O texto segue para a Câmara se não houver recurso para análise no plenário do próprio Senado. A medida vale para profissionais dos setores público e privado.
Principais pontos do projeto
• Reajuste automático anual pelo IPCA; estados, Distrito Federal e municípios poderão adotar outro índice previsto em lei local.
• Aumento do adicional noturno de 20% para 50%, além de regras para horas extras.
• Garantia de 10 minutos de descanso a cada 90 minutos de trabalho.
• Chefias de serviços médicos e odontológicos deverão ser ocupadas exclusivamente por médicos e cirurgiões-dentistas.
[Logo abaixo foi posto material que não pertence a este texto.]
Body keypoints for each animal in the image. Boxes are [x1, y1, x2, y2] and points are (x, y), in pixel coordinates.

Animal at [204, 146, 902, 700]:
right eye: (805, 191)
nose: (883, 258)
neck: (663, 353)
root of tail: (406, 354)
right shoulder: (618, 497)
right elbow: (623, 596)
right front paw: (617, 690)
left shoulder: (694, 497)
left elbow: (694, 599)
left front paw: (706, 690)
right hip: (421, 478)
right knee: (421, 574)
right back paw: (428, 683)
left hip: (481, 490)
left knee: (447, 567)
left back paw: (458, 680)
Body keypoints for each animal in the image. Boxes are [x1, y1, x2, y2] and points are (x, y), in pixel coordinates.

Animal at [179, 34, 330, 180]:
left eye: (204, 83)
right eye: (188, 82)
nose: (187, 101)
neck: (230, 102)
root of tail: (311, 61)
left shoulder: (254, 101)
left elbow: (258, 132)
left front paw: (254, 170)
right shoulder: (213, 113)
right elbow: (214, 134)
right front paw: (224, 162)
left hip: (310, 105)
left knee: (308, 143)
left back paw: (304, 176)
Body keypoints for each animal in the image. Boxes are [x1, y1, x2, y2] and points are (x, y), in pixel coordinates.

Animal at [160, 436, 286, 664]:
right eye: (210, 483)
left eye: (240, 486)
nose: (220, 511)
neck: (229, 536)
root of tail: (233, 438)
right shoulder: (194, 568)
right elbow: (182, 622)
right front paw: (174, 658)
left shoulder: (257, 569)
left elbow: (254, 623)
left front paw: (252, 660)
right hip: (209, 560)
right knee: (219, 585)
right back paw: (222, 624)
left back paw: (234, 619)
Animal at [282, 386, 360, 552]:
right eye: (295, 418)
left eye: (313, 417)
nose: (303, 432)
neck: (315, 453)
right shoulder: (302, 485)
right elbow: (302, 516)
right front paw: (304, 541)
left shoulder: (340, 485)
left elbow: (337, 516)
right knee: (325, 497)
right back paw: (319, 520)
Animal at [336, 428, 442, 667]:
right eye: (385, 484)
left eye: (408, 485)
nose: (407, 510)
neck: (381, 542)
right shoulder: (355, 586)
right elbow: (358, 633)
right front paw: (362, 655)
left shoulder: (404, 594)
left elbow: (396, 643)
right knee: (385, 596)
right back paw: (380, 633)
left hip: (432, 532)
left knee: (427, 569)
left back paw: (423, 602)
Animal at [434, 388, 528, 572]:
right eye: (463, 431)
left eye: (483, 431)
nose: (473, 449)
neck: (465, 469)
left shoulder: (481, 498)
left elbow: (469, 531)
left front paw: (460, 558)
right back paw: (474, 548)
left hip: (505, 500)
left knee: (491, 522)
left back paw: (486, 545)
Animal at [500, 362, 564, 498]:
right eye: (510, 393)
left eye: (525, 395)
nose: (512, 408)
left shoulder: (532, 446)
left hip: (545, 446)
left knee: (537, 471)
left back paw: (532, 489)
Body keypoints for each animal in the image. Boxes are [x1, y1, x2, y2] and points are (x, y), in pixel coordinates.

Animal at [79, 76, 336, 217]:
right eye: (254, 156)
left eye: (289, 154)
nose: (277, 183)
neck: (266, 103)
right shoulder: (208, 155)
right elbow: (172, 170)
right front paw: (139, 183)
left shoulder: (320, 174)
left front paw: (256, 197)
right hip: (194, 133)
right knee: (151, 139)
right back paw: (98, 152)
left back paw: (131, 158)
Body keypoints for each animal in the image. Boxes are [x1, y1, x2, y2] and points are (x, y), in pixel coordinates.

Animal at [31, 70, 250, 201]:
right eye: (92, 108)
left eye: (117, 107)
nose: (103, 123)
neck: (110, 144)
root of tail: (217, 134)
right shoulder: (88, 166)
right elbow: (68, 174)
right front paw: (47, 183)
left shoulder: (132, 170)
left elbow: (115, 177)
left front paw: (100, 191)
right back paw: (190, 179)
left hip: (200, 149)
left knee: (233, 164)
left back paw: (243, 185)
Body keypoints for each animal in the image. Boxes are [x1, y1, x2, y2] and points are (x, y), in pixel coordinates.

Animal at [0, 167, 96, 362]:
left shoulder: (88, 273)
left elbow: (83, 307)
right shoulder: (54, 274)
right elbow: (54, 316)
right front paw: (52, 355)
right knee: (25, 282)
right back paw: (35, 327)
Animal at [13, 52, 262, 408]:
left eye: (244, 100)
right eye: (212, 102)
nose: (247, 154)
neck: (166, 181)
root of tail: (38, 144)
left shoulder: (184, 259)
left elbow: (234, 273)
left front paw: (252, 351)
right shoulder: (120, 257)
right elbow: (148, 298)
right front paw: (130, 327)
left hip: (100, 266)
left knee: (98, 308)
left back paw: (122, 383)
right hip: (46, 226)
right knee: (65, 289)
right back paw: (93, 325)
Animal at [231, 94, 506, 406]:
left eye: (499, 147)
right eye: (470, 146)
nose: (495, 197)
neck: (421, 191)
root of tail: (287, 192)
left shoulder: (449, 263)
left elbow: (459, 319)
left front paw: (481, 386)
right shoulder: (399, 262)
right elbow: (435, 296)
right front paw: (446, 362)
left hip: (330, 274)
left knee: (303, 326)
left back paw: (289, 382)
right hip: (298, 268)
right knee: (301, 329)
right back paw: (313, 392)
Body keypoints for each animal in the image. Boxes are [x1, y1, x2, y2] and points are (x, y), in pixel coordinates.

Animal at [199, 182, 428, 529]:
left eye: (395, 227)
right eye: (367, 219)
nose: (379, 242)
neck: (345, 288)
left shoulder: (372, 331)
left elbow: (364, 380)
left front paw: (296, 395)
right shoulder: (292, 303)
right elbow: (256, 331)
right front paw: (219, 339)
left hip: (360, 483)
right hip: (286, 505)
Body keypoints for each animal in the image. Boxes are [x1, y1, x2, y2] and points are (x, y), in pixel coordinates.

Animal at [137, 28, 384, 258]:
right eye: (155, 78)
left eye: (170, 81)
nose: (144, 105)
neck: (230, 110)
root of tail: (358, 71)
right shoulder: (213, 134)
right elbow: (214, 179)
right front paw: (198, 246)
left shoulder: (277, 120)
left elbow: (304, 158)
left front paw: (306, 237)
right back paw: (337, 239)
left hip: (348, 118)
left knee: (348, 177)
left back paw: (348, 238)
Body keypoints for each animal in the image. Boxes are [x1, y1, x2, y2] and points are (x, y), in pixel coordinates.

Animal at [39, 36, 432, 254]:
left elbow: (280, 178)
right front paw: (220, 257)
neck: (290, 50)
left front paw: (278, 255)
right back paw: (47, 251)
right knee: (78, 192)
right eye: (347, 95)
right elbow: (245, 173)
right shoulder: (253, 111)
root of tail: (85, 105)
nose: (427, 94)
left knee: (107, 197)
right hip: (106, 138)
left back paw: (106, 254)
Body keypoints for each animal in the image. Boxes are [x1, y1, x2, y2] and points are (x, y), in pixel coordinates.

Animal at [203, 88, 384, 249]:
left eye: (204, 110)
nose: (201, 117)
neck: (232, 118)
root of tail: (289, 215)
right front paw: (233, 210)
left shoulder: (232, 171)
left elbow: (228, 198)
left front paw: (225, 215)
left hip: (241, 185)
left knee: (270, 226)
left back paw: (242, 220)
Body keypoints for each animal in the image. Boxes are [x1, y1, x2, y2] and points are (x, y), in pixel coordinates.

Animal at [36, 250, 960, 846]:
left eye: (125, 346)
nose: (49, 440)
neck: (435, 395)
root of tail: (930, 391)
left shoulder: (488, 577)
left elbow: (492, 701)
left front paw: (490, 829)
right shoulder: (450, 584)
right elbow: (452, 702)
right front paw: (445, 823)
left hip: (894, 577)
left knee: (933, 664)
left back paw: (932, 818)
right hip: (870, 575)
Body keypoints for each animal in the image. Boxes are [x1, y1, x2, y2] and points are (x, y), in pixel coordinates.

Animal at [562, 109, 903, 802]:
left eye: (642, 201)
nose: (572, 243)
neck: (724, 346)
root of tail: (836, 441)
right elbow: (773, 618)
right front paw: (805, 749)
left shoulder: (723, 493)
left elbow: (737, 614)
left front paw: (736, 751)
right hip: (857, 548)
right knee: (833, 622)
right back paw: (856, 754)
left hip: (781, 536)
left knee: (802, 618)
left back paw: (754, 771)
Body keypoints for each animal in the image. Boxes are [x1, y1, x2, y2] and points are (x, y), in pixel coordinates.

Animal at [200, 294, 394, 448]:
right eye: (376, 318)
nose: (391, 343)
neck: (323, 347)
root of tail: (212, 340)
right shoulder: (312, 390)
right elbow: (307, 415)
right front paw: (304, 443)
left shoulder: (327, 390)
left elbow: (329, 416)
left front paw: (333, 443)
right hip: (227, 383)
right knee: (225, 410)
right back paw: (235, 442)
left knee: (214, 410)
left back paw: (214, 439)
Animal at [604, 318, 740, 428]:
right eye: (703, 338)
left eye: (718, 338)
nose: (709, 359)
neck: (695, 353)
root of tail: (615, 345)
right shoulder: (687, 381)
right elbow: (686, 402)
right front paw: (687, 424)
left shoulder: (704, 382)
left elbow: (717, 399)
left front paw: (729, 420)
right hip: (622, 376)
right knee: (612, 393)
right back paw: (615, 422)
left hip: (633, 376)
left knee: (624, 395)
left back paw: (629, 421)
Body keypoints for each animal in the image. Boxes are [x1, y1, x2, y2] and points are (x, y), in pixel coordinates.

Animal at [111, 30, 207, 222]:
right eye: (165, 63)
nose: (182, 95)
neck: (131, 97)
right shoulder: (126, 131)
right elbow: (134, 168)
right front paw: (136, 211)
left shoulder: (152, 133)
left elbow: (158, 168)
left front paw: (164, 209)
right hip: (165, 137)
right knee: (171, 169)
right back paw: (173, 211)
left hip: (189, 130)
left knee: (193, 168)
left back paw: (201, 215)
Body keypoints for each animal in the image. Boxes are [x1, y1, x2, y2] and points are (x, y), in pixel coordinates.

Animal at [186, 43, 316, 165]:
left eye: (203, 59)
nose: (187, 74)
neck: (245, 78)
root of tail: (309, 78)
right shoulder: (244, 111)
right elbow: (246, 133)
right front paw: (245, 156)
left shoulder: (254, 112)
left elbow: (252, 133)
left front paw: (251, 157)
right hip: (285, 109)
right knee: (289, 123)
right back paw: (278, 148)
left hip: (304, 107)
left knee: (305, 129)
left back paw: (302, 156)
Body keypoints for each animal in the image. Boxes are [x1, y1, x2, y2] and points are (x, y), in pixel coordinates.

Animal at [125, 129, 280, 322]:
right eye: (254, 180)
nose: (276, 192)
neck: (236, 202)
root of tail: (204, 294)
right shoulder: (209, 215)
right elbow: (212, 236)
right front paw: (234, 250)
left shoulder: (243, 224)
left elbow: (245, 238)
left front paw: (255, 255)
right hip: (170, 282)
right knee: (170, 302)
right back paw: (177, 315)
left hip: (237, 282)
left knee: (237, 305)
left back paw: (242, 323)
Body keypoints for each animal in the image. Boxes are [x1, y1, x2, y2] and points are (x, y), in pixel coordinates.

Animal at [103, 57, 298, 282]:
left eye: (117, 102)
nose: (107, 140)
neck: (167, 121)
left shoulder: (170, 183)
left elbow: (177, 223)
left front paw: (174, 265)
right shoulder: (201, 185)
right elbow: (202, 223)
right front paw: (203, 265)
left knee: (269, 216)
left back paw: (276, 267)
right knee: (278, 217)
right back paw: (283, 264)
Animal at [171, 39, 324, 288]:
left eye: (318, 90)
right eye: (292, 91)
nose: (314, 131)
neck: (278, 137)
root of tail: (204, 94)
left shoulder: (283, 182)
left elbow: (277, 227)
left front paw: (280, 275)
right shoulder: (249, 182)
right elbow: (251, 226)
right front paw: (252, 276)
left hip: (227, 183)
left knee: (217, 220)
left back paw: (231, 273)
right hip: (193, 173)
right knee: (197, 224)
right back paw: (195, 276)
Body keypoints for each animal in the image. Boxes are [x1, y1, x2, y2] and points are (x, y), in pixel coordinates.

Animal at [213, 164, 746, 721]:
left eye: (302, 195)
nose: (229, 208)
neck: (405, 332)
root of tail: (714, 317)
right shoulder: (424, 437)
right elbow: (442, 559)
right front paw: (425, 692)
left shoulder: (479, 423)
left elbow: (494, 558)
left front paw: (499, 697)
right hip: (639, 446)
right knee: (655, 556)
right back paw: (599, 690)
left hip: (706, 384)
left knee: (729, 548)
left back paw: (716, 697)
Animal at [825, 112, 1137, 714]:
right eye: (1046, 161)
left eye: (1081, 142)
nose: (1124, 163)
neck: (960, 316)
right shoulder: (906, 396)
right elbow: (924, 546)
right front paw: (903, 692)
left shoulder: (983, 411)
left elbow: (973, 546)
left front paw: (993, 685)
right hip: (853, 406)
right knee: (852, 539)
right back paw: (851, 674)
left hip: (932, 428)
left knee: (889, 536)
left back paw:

• Financiamento do reajuste para servidores estaduais e municipais será feito pelo Fundo Nacional de Saúde (FNS), sem obrigação de uso de recursos próprios dos entes federados.
Tramitação e repercussão
Relator na CAS, o senador Fernando Dueire (PSD-PE) classificou a aprovação como “reparação histórica”. O texto mantém o substitutivo apresentado pelo senador Nelsinho Trad (PSD-MS) na Comissão de Assuntos Econômicos ao projeto original da senadora Daniella Ribeiro (PP-PB).
O governo federal tenta barrar propostas com grande impacto orçamentário. Na véspera, o ministro da Fazenda, Dario Durigan, reuniu-se com o presidente do Senado, Davi Alcolumbre (União-AP), e pediu a suspensão de votações que elevem despesas. Segundo a equipe econômica, 31 projetos considerados “pautas-bomba” podem custar juntos cerca de R$ 270 bilhões.